* [What this task involves]:
Nothing in the entries should change; repeat them exactly.

= = =

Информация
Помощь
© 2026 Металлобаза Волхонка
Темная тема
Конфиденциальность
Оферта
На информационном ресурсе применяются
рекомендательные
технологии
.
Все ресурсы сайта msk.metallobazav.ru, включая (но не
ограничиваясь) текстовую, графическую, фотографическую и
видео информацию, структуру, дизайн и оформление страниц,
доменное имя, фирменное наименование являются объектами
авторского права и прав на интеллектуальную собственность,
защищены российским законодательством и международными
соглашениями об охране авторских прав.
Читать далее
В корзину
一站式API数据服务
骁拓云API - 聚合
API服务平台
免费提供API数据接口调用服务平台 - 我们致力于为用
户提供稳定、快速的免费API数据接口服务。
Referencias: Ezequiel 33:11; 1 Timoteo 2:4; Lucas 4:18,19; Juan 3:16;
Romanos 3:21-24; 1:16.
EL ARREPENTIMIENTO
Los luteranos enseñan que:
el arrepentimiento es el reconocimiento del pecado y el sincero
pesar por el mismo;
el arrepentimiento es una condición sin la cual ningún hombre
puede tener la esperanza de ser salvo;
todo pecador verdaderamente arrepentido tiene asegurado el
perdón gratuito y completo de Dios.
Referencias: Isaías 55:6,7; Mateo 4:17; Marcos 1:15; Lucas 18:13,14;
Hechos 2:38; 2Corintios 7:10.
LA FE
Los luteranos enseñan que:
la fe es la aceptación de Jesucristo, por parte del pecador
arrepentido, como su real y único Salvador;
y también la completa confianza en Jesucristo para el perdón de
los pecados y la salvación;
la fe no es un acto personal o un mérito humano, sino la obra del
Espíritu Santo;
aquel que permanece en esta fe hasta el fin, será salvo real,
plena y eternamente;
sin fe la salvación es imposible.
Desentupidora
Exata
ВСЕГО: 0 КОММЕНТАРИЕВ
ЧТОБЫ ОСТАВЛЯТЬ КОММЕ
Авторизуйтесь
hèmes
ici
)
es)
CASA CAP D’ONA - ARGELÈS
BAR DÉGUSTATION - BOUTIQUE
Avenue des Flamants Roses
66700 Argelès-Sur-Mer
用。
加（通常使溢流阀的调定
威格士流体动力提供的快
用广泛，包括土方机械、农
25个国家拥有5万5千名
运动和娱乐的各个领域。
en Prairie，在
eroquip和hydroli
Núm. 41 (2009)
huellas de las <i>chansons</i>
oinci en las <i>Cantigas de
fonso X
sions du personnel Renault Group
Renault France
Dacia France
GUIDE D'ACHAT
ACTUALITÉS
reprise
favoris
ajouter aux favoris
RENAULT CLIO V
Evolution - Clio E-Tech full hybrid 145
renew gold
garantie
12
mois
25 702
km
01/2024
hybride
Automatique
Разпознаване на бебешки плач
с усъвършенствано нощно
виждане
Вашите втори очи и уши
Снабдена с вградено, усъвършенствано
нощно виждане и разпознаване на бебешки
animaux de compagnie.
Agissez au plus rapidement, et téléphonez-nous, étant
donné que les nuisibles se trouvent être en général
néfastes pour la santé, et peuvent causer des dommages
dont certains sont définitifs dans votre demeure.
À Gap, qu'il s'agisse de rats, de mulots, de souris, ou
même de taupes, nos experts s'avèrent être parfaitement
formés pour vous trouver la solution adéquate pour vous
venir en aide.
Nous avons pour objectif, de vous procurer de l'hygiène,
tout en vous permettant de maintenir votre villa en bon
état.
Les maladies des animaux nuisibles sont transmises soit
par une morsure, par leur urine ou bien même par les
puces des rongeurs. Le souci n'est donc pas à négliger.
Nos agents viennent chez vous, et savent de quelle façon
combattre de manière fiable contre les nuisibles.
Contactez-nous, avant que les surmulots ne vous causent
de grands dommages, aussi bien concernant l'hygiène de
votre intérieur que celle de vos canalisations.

= = =

* [Task response]:
Информация
Помощь
© 2026 Металлобаза Волхонка
Темная тема
Конфиденциальность
Оферта
На информационном ресурсе применяются
рекомендательные
технологии
.
Все ресурсы сайта msk.metallobazav.ru, включая (но не
ограничиваясь) текстовую, графическую, фотографическую и
видео информацию, структуру, дизайн и оформление страниц,
доменное имя, фирменное наименование являются объектами
авторского права и прав на интеллектуальную собственность,
защищены российским законодательством и международными
соглашениями об охране авторских прав.
Читать далее
В корзину
一站式API数据服务
骁拓云API - 聚合
API服务平台
免费提供API数据接口调用服务平台 - 我们致力于为用
户提供稳定、快速的免费API数据接口服务。
Referencias: Ezequiel 33:11; 1 Timoteo 2:4; Lucas 4:18,19; Juan 3:16;
Romanos 3:21-24; 1:16.
EL ARREPENTIMIENTO
Los luteranos enseñan que:
el arrepentimiento es el reconocimiento del pecado y el sincero
pesar por el mismo;
el arrepentimiento es una condición sin la cual ningún hombre
puede tener la esperanza de ser salvo;
todo pecador verdaderamente arrepentido tiene asegurado el
perdón gratuito y completo de Dios.
Referencias: Isaías 55:6,7; Mateo 4:17; Marcos 1:15; Lucas 18:13,14;
Hechos 2:38; 2Corintios 7:10.
LA FE
Los luteranos enseñan que:
la fe es la aceptación de Jesucristo, por parte del pecador
arrepentido, como su real y único Salvador;
y también la completa confianza en Jesucristo para el perdón de
los pecados y la salvación;
la fe no es un acto personal o un mérito humano, sino la obra del
Espíritu Santo;
aquel que permanece en esta fe hasta el fin, será salvo real,
plena y eternamente;
sin fe la salvación es imposible.
Desentupidora
Exata
ВСЕГО: 0 КОММЕНТАРИЕВ
ЧТОБЫ ОСТАВЛЯТЬ КОММЕ
Авторизуйтесь
hèmes
ici
)
es)
CASA CAP D’ONA - ARGELÈS
BAR DÉGUSTATION - BOUTIQUE
Avenue des Flamants Roses
66700 Argelès-Sur-Mer
用。
加（通常使溢流阀的调定
威格士流体动力提供的快
用广泛，包括土方机械、农
25个国家拥有5万5千名
运动和娱乐的各个领域。
en Prairie，在
eroquip和hydroli
Núm. 41 (2009)
huellas de las <i>chansons</i>
oinci en las <i>Cantigas de
fonso X
sions du personnel Renault Group
Renault France
Dacia France
GUIDE D'ACHAT
ACTUALITÉS
reprise
favoris
ajouter aux favoris
RENAULT CLIO V
Evolution - Clio E-Tech full hybrid 145
renew gold
garantie
12
mois
25 702
km
01/2024
hybride
Automatique
Разпознаване на бебешки плач
с усъвършенствано нощно
виждане
Вашите втори очи и уши
Снабдена с вградено, усъвършенствано
нощно виждане и разпознаване на бебешки
animaux de compagnie.
Agissez au plus rapidement, et téléphonez-nous, étant
donné que les nuisibles se trouvent être en général
néfastes pour la santé, et peuvent causer des dommages
dont certains sont définitifs dans votre demeure.
À Gap, qu'il s'agisse de rats, de mulots, de souris, ou
même de taupes, nos experts s'avèrent être parfaitement
formés pour vous trouver la solution adéquate pour vous
venir en aide.
Nous avons pour objectif, de vous procurer de l'hygiène,
tout en vous permettant de maintenir votre villa en bon
état.
Les maladies des animaux nuisibles sont transmises soit
par une morsure, par leur urine ou bien même par les
puces des rongeurs. Le souci n'est donc pas à négliger.
Nos agents viennent chez vous, et savent de quelle façon
combattre de manière fiable contre les nuisibles.
Contactez-nous, avant que les surmulots ne vous causent
de grands dommages, aussi bien concernant l'hygiène de
votre intérieur que celle de vos canalisations.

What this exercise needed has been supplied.